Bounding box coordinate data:
════════════════

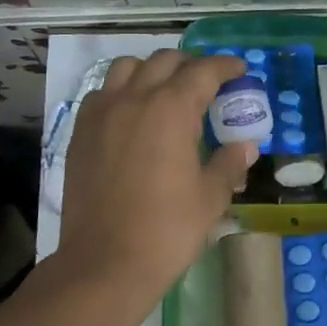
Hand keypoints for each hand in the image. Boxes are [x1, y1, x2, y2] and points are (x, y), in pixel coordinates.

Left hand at [55, 50, 254, 322]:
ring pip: (127, 68)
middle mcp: (134, 99)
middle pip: (164, 61)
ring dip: (152, 72)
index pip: (203, 71)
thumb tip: (245, 146)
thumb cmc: (167, 230)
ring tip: (166, 93)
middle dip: (190, 66)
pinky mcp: (81, 132)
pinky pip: (103, 94)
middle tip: (208, 86)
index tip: (239, 70)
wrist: (104, 263)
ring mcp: (101, 113)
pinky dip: (122, 92)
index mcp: (171, 109)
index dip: (225, 66)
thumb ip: (229, 163)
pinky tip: (133, 116)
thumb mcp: (210, 197)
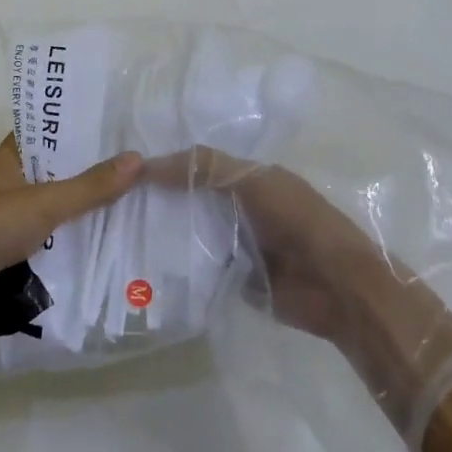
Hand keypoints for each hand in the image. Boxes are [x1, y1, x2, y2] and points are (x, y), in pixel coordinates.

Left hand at [0, 136, 143, 332]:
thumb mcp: (43, 203)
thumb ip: (90, 186)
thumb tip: (137, 159)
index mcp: (9, 159)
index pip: (49, 132)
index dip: (79, 129)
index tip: (117, 127)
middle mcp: (8, 184)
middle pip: (57, 173)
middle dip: (91, 174)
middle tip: (138, 168)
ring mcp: (8, 220)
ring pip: (55, 210)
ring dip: (83, 212)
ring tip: (133, 203)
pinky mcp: (10, 253)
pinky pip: (49, 242)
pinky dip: (71, 244)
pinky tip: (106, 244)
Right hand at [149, 146, 451, 436]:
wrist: (338, 287)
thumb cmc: (298, 221)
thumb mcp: (253, 181)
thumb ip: (206, 168)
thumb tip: (148, 163)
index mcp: (251, 178)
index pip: (199, 165)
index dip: (168, 165)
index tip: (127, 171)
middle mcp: (241, 207)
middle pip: (192, 198)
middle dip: (160, 200)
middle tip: (113, 204)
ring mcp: (237, 244)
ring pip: (192, 232)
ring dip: (166, 233)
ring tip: (120, 233)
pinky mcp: (235, 279)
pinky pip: (200, 266)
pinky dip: (178, 265)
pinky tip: (144, 265)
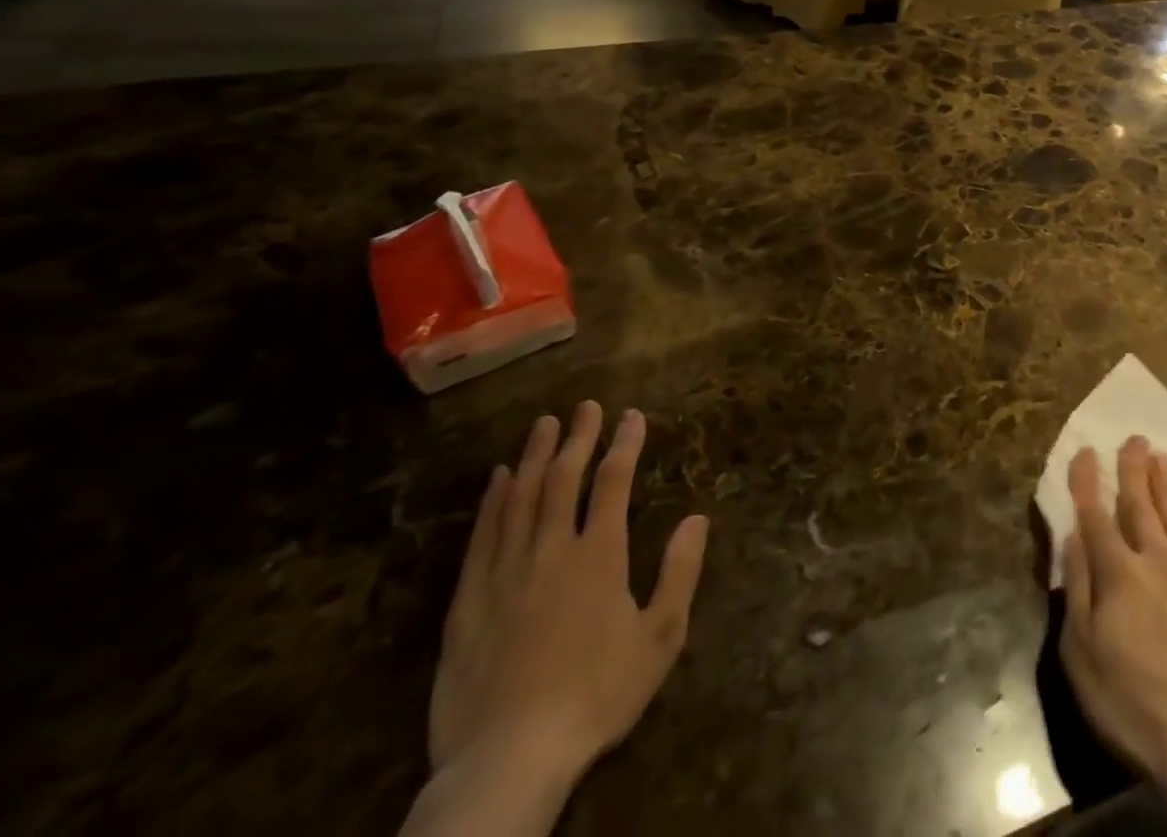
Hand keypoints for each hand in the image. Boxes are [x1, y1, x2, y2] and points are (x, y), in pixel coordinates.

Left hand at [428, 402, 708, 791]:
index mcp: (599, 556)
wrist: (508, 761)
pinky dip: (492, 500)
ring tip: (544, 424)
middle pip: (563, 478)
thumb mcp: (659, 639)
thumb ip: (680, 573)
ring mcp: (505, 573)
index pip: (613, 482)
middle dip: (578, 437)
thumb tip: (698, 517)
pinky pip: (482, 536)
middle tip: (586, 405)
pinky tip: (498, 478)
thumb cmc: (596, 697)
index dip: (624, 443)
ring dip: (534, 456)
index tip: (631, 415)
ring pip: (520, 497)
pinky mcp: (468, 601)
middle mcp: (551, 550)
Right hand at [1059, 437, 1166, 790]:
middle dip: (1133, 469)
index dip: (1087, 481)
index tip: (1085, 450)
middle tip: (1134, 438)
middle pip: (1141, 505)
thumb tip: (1072, 537)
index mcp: (1118, 573)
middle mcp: (1156, 562)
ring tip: (1161, 458)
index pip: (1096, 514)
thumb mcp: (1081, 652)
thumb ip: (1077, 588)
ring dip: (1166, 485)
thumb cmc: (1130, 702)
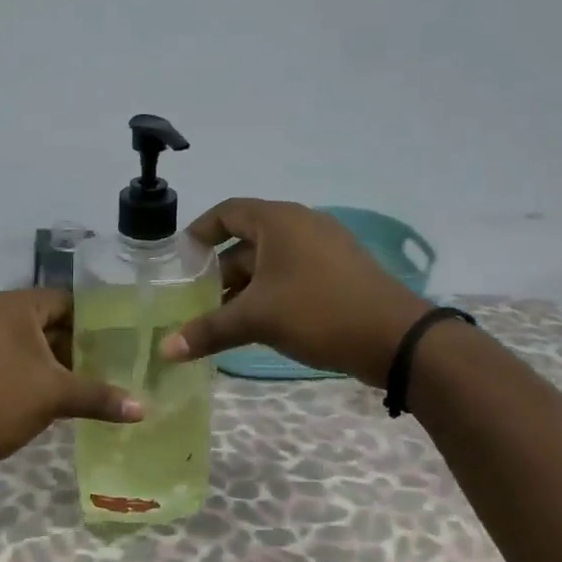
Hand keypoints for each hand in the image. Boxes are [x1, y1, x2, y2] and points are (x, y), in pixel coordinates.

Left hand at [0, 288, 143, 466]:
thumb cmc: (1, 401)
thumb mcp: (55, 396)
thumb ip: (100, 396)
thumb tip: (143, 408)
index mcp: (14, 306)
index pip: (66, 300)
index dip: (95, 320)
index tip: (120, 340)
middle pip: (47, 320)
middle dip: (76, 343)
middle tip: (109, 363)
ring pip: (27, 341)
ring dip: (53, 359)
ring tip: (86, 380)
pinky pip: (8, 355)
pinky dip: (30, 368)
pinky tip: (51, 392)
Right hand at [160, 198, 430, 386]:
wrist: (396, 338)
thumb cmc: (318, 312)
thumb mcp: (257, 319)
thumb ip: (208, 331)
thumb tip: (165, 350)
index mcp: (278, 221)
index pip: (226, 212)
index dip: (199, 232)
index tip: (179, 260)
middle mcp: (301, 225)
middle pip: (247, 241)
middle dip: (219, 271)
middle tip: (195, 301)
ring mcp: (324, 248)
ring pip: (270, 262)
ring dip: (244, 287)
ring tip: (221, 318)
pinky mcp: (340, 272)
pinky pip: (292, 274)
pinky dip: (270, 293)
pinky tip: (259, 324)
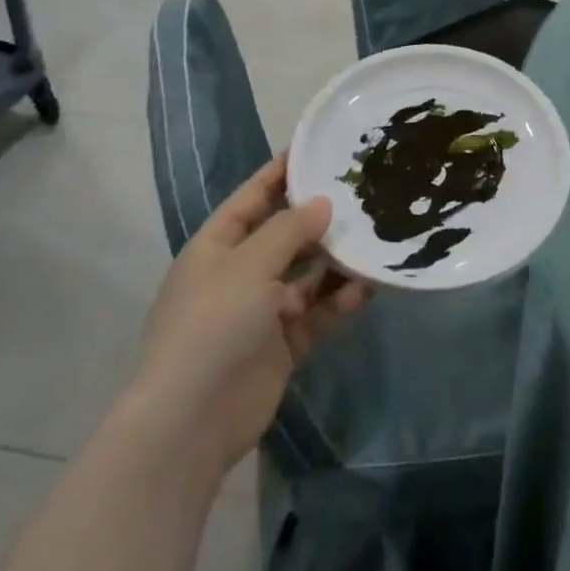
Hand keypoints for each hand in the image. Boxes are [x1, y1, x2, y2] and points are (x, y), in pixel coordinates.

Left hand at [132, 157, 370, 458]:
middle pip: (285, 236)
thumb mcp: (249, 265)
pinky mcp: (283, 344)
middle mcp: (239, 275)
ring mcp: (261, 312)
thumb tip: (323, 203)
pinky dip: (341, 300)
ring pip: (308, 275)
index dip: (280, 174)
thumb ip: (290, 230)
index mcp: (216, 248)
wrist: (193, 420)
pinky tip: (370, 286)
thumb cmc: (213, 325)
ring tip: (376, 237)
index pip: (251, 199)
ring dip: (337, 261)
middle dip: (320, 218)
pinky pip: (318, 312)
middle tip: (364, 194)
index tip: (316, 150)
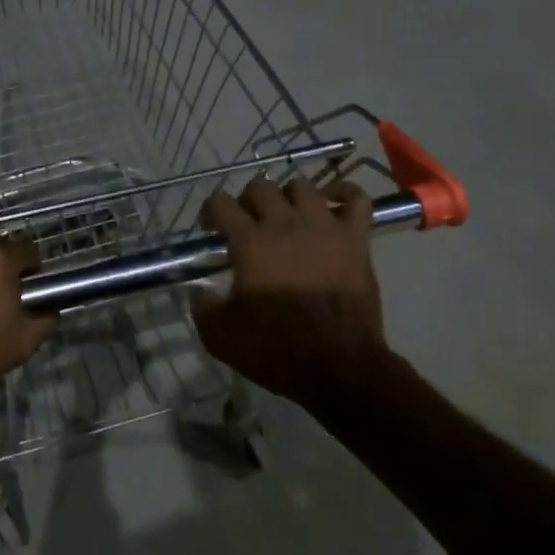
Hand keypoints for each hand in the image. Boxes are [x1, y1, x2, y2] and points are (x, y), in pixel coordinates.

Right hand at [191, 176, 387, 410]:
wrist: (338, 367)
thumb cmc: (276, 351)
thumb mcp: (220, 337)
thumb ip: (202, 307)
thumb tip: (199, 290)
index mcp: (250, 243)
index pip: (220, 202)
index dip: (210, 211)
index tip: (211, 229)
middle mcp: (285, 224)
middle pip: (261, 186)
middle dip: (248, 200)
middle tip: (249, 224)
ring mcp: (324, 227)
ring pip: (303, 186)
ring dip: (289, 197)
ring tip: (288, 216)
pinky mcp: (356, 239)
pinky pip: (356, 198)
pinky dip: (344, 193)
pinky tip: (332, 204)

════════════════

ASSIGNMENT:
Using the records above, copy all lines that include the word "wrist".

TASK ANSWER:
wrist: (104, 263)
wrist: (338, 287)
wrist: (508, 761)
wrist: (396, 338)
wrist: (193, 420)
wrist: (338, 367)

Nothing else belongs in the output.